Industrial market: the vacancy rate decreased despite growing stock, speculative construction remains on the rise
The vacancy rate decreased despite growing stock, speculative construction remains on the rise. The total industrial stock grew by 6% year-on-year as the construction boom continued. There are currently 18 buildings under construction, representing a new record with a total leasable area of 391,600 sqm, confirming the growing interest of occupiers for modern industrial projects. We saw several completions, in particular, the 13,000 sqm extension of the largest industrial park in Slovakia, Prologis Park Bratislava, as well as Panattoni Park Košice Airport with the leasable area of 10,000 sqm. Although new supply in 2021 reached a solid 193,600 sqm, we recorded a continuous decline in vacancy rate over the past year, totalling an approximately 2 pp drop to 6,71%. This was mainly due to high demand, fuelled by the manufacturing and logistics sectors, thereby boosting gross take-up which grew by 188% quarter-to-quarter to 172,000 sqm. We saw a rebound of renegotiations in 2021, which accounted for one-third of total take-up.
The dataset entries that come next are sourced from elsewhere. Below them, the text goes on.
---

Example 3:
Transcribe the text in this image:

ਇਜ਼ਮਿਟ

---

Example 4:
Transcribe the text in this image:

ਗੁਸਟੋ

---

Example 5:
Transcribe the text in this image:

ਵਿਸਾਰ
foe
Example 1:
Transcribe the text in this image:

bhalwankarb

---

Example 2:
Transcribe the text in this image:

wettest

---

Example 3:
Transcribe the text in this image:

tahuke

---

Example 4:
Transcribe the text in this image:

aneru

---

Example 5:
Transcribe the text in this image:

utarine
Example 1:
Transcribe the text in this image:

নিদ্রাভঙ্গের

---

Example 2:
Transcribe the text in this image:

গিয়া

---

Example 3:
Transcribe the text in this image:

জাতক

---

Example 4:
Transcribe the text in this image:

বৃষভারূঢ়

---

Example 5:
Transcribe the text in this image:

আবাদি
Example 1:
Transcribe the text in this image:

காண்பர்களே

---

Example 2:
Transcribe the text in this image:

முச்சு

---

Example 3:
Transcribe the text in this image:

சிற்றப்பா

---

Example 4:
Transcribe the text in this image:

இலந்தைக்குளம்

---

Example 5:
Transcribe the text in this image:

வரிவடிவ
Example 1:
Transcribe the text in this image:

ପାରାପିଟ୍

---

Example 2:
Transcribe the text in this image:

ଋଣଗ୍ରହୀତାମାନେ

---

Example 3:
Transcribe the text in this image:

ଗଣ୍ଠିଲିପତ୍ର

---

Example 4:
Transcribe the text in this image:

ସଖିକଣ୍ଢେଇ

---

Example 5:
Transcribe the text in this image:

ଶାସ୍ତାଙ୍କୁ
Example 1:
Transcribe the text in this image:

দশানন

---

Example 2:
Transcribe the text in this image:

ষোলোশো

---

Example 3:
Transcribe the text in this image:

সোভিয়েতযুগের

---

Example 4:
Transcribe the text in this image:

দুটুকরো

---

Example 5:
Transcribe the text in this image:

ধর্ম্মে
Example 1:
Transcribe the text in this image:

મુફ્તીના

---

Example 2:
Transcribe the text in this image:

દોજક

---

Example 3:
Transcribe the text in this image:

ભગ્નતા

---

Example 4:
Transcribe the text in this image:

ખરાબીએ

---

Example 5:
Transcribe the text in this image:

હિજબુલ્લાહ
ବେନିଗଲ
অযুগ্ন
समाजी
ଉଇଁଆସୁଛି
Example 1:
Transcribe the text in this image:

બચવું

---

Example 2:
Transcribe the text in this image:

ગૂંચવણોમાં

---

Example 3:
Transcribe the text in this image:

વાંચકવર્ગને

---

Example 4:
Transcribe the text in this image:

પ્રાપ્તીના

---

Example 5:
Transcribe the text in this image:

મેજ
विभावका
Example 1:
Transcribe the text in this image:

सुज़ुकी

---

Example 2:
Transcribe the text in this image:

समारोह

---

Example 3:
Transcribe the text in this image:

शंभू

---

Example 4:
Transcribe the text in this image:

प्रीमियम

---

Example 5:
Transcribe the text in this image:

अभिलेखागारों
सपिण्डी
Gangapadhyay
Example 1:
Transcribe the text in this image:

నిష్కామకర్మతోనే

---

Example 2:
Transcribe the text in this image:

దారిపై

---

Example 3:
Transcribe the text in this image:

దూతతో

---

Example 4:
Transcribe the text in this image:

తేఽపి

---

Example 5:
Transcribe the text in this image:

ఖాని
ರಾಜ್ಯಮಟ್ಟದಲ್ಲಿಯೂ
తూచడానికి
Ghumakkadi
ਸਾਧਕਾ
Several major renegotiations occurred in the fourth quarter, mostly in the car manufacturing sector.
Stiff competition limits rental growth, yield compression continues. The stiff competition in the Slovak industrial market has prevented a meaningful rental growth during the recent industrial boom, although the rising construction costs, as well as the spillover effect from the rising rents in the neighbouring markets, might indicate a similar trend in Slovakia in the coming years once the immense pipeline is delivered on the market and the land for development is exhausted. However, higher headline rents can be achieved in attractive submarkets with currently limited supply, including Bratislava city logistics or Bratislava D2. Landlords are compelled to offer considerable incentives to attract large occupiers seeking to enter long-term contracts. Yields are narrowing as the international investors’ appetite for competitive yields in Slovakia soars. We expect the industrial real estate market to keep on expanding due to booming e-commerce and announced investments from the existing carmakers, securing their presence in the medium term.